The response must be made up of the lines in the entries below that contain "Міхаіла".

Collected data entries

=== Begin Enclosure ===

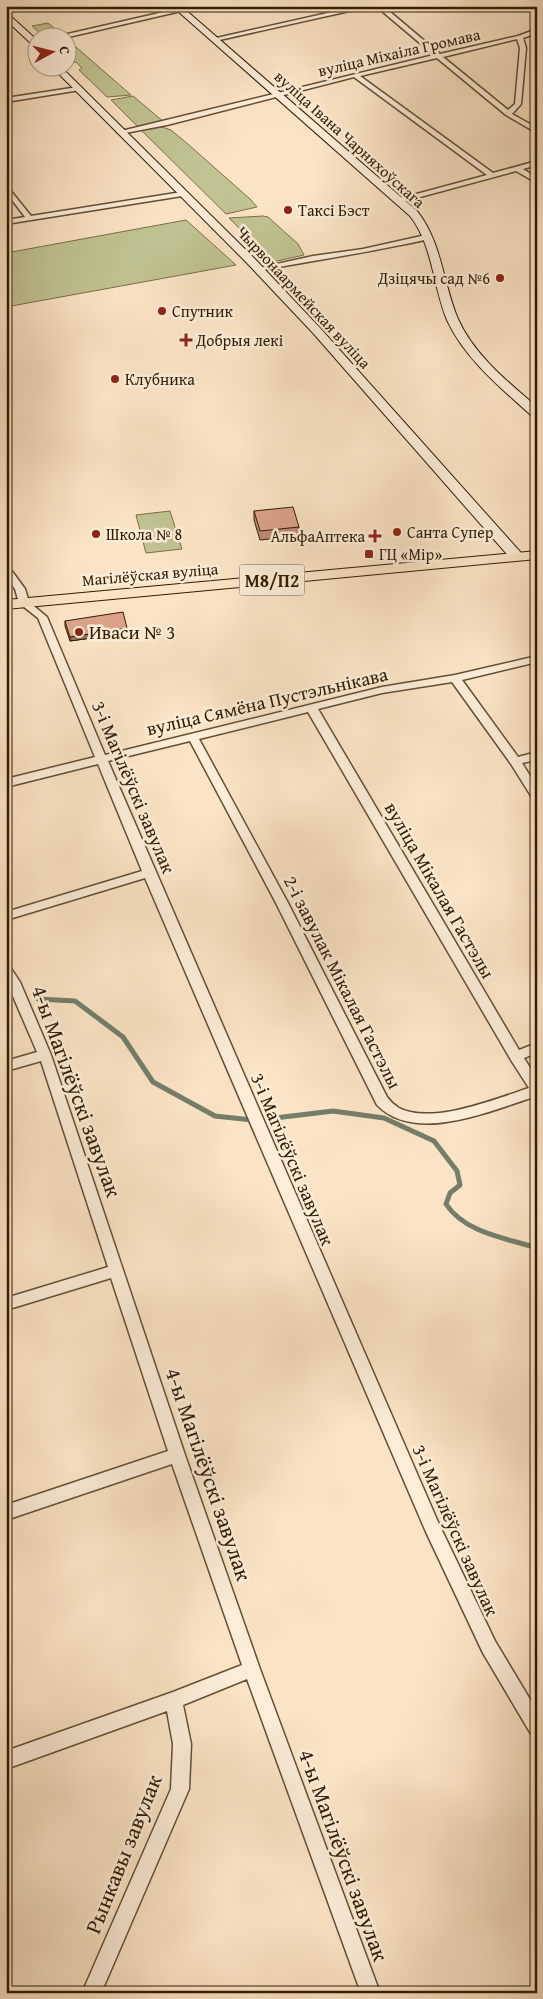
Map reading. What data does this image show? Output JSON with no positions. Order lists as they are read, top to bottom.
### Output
{
  "streets": {
    "main road": [
      "вуліца Івана Чарняхоўскага",
      "Чырвонаармейская вуліца",
      "Магілёўская вуліца",
      "М8/П2"
    ],
    "street": [
      "вуліца Міхаіла Громава",
      "вуліца Сямёна Пустэльнікава",
      "3-і Магілёўскі завулак",
      "вуліца Мікалая Гастэлы",
      "2-і завулак Мікалая Гастэлы",
      "4-ы Магілёўскі завулак",
      "Рынкавы завулак"
    ]
  },
  "crossings": [
    ["вуліца Міхаіла Громава", "вуліца Івана Чарняхоўскага"],
    ["вуліца Міхаіла Громава", "Чырвонаармейская вуліца"],
    ["Чырвонаармейская вуліца", "Магілёўская вуліца"],
    ["Магілёўская вуліца", "3-і Магілёўскі завулак"],
    ["вуліца Сямёна Пустэльнікава", "3-і Магілёўскі завулак"],
    ["вуліца Сямёна Пустэльнікава", "вуліца Мікалая Гастэлы"],
    ["вуліца Сямёна Пустэльнікава", "2-і завулак Мікалая Гастэлы"],
    ["вуліца Мікалая Гастэлы", "2-і завулак Мікалая Гастэлы"]
  ],
  "places": {
    "other": [
      "Таксі Бэст",
      "Дзіцячы сад №6",
      "Спутник",
      "Клубника",
      "Санта Супер",
      "Школа № 8",
      "Иваси № 3"
    ],
    "health": ["Добрыя лекі", "АльфаАптека"],
    "transit": ["ГЦ «Мір»"]
  },
  "north": "right"
}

=== End Enclosure ===

> _Written response_:
      "вуліца Міхаіла Громава",
    ["вуліца Міхаіла Громава", "вуліца Івана Чарняхоўскага"],
    ["вуліца Міхаіла Громава", "Чырвонаармейская вуліца"],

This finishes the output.